Further, the settlement required consent which, given the timing of the notice of the proposed settlement and the MSCI defendants' preclusion from participation in the litigation, was not "unreasonably withheld." Accordingly, predicated upon plaintiffs' failure to comply with the conditions of the 2007 Merger Agreement, the MSCI defendants were not contractually obligated to indemnify plaintiffs with respect to the settlement.

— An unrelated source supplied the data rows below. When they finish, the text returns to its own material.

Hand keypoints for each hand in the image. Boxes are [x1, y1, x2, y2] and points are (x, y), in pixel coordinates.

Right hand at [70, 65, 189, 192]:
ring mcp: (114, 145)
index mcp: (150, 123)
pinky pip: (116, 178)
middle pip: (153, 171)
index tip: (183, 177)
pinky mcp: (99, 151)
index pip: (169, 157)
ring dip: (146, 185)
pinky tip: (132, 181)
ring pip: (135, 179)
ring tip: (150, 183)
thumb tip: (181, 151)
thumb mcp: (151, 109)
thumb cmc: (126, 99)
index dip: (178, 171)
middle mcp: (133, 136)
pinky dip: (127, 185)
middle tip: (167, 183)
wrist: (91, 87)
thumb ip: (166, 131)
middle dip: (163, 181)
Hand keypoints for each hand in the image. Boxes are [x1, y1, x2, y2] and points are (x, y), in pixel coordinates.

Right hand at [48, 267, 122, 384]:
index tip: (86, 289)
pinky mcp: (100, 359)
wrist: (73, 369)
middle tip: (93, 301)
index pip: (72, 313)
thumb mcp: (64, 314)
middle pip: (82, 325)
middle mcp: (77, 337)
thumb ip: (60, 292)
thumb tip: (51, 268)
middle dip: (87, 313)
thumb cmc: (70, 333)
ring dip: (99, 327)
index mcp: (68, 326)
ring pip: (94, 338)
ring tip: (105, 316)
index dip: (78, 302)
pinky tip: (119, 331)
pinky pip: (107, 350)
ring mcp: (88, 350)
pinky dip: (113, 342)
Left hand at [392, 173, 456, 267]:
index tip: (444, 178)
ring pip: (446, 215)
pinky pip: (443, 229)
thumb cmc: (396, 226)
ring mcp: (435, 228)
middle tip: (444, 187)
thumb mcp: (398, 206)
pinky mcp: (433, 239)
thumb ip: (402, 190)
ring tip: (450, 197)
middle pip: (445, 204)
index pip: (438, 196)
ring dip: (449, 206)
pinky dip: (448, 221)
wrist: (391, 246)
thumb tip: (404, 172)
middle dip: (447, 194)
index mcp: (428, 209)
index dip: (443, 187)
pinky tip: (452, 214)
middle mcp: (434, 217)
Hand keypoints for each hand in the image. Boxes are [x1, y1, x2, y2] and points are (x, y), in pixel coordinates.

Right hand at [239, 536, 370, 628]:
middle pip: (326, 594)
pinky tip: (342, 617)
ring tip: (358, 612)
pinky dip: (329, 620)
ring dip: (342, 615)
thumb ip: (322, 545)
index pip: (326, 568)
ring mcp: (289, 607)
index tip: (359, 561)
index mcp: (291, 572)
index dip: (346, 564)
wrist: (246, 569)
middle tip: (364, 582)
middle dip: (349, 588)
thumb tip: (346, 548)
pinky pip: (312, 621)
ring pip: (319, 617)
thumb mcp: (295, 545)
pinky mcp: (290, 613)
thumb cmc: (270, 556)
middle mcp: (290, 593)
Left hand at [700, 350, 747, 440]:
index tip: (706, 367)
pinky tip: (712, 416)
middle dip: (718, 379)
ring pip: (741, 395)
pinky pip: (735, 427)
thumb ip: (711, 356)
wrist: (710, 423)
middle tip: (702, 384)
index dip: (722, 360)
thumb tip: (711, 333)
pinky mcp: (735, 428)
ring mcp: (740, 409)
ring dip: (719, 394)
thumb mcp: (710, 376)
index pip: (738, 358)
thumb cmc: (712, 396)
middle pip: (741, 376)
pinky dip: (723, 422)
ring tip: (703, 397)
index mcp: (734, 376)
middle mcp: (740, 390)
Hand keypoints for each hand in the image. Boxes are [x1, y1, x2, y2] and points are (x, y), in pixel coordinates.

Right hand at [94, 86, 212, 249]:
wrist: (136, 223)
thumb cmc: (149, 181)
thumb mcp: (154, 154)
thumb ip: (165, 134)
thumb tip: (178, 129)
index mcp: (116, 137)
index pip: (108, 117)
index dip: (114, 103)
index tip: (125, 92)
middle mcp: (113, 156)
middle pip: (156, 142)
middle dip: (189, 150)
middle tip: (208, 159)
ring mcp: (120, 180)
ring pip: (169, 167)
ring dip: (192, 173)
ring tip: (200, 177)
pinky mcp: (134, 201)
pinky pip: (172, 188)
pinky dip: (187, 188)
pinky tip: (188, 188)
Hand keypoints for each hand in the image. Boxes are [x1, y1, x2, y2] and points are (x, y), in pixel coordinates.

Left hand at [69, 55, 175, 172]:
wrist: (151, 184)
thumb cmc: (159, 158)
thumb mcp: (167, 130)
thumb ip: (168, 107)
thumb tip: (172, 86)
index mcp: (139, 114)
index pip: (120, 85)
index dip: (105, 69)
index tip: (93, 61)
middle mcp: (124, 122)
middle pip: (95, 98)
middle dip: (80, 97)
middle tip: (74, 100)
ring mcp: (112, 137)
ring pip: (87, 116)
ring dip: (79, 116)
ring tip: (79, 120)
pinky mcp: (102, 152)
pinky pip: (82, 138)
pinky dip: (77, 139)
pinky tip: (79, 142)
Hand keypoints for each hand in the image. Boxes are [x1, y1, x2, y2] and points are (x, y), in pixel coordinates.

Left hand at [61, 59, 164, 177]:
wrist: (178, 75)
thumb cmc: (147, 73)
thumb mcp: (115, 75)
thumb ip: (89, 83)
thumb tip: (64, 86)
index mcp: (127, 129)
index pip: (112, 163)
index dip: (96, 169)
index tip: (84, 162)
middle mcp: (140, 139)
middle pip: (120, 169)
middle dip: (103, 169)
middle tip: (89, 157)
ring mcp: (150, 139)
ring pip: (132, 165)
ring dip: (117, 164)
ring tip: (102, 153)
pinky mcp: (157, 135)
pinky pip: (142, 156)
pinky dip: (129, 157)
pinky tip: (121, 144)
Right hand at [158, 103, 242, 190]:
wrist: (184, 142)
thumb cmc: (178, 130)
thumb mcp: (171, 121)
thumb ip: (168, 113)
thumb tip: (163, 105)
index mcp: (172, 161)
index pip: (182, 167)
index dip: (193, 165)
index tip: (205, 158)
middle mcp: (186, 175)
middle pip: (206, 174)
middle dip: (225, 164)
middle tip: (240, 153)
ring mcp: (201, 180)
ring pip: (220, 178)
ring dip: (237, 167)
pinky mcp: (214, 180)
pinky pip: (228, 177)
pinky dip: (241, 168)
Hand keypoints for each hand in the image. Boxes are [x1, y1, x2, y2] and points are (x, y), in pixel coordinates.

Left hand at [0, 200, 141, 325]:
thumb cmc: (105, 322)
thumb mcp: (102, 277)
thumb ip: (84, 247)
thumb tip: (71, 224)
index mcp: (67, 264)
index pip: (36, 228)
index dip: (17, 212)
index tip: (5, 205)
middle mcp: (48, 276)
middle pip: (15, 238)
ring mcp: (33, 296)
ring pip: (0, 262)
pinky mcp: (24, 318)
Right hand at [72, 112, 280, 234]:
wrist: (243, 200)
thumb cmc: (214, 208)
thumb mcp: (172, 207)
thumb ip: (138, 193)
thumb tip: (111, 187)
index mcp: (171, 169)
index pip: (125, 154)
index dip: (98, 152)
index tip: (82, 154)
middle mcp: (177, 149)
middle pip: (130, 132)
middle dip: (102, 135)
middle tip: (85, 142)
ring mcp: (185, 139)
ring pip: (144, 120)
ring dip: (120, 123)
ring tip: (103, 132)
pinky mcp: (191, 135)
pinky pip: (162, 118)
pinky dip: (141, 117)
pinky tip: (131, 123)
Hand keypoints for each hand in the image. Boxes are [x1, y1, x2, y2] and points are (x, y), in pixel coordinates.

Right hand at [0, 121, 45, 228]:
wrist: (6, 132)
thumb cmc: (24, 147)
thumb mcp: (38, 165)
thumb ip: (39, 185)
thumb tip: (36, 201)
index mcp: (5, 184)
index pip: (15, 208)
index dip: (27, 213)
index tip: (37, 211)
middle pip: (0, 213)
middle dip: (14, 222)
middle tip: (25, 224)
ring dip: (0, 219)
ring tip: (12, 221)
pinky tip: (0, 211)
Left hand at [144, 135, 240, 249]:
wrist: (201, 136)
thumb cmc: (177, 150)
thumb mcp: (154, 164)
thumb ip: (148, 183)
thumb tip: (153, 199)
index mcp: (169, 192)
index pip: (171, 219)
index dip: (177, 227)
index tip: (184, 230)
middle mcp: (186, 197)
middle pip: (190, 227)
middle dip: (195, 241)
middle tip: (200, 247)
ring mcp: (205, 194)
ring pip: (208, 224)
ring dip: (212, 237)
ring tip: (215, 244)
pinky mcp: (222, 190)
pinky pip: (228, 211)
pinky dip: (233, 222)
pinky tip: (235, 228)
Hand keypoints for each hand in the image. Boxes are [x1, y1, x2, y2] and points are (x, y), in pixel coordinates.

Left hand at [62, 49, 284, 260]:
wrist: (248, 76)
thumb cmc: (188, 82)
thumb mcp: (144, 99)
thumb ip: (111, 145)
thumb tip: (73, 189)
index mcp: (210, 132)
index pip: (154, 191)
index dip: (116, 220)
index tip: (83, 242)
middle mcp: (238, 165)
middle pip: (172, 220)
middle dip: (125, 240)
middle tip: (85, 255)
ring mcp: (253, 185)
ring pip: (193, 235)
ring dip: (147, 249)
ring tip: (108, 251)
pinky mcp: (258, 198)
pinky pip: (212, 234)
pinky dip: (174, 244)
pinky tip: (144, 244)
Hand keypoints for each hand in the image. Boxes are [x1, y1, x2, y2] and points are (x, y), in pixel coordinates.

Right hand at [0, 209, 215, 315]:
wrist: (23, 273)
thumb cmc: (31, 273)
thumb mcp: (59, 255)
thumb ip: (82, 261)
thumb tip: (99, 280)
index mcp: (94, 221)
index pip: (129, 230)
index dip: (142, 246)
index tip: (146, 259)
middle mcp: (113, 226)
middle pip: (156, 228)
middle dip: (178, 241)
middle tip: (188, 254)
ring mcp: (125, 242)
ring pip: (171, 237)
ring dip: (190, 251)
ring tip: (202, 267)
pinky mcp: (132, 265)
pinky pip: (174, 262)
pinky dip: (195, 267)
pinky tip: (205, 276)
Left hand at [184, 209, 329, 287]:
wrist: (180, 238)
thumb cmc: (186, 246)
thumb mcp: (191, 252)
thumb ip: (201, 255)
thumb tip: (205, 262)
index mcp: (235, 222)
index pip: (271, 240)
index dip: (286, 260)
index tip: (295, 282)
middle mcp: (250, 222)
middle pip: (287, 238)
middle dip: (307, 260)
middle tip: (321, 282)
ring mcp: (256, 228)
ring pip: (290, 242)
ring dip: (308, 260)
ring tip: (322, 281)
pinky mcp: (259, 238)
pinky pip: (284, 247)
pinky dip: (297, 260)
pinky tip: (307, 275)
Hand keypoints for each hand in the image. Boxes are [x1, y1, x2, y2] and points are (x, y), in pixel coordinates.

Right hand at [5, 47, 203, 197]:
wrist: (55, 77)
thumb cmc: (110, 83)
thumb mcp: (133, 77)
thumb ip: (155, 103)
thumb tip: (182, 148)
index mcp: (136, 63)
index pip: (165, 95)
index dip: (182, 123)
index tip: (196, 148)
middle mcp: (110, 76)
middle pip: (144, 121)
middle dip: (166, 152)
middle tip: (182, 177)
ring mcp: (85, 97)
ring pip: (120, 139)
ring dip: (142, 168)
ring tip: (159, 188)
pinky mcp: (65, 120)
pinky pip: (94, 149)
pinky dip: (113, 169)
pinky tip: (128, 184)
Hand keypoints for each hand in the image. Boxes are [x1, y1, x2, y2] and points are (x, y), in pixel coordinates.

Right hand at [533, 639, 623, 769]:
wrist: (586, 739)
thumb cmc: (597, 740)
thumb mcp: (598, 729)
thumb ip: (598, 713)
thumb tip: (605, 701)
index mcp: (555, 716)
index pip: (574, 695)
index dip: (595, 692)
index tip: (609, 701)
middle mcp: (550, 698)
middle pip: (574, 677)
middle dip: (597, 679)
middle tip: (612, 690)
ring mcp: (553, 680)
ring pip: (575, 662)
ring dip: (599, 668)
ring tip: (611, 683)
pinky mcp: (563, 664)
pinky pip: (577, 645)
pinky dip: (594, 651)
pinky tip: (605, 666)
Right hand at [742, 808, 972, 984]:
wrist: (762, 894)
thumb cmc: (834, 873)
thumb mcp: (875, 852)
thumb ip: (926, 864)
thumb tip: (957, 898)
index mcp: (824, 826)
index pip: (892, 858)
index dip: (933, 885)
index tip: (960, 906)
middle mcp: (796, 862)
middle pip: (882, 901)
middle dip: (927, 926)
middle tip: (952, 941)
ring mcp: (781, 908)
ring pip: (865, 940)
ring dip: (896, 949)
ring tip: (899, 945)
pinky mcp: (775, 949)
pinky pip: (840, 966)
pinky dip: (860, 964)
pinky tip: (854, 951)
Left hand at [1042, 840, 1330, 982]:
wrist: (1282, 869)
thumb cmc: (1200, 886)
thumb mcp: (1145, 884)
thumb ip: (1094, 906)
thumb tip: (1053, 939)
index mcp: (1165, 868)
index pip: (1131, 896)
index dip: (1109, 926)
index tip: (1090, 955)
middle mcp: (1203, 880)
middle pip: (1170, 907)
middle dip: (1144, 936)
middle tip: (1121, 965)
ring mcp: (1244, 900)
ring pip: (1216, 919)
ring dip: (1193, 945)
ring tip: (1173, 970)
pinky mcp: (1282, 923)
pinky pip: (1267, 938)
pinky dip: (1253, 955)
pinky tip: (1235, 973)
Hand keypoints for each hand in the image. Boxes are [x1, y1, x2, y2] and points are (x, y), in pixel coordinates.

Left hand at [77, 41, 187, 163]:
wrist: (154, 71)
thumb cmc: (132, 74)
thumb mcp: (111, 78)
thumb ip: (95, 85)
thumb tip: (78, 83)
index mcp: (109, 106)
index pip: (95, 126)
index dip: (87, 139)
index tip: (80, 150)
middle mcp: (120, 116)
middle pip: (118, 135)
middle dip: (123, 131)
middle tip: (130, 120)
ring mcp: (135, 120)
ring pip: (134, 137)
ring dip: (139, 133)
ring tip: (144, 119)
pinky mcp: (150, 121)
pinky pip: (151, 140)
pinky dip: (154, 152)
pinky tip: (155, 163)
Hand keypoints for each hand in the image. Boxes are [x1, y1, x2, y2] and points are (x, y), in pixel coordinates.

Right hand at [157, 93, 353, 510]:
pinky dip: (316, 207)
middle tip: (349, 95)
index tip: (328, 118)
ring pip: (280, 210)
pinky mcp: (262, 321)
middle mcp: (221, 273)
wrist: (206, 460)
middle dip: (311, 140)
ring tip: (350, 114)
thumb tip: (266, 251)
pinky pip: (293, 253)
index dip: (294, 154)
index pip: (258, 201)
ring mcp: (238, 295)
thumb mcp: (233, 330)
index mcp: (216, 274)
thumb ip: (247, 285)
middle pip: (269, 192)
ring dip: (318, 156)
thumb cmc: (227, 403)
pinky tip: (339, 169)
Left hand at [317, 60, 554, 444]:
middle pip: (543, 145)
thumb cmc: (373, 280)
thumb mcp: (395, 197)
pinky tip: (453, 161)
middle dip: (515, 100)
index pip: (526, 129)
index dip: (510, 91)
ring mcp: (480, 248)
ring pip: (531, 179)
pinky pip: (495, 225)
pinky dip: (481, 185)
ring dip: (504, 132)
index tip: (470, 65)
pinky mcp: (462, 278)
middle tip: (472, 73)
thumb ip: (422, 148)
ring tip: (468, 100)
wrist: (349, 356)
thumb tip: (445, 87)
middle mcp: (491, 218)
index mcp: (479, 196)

Finally, in light of our review of the record and in consideration of controlling law, we conclude that plaintiffs' remaining arguments as to common law indemnification, the denial of the entry of default and the timing of the motion for summary judgment, are without sufficient merit to warrant discussion in a written opinion. R. 2:11-3(e)(1)(E).

Affirmed.

FootNotes


1. Center for Financial Research and Analysis, LLC and CFRA Holdings, LLC were both formed as Delaware Limited Liability Companies on or about October 17, 2003.
2. In June 2007, RiskMetrics acquired CFRA, Lawless's former employer, pursuant to a merger agreement (2007 Merger Agreement). RiskMetrics then merged into CFRA, whereby CFRA changed its name to RMG-CFRA, LLC (RMG-CFRA). RMG-CFRA was later merged into ISS. In 2010, as a result of another merger agreement (2010 Merger Agreement), MSCI acquired RiskMetrics, along with its subsidiaries RMG-CFRA and ISS. Accordingly, MSCI, RiskMetrics and ISS are collectively referred to as the "MSCI defendants" in this opinion.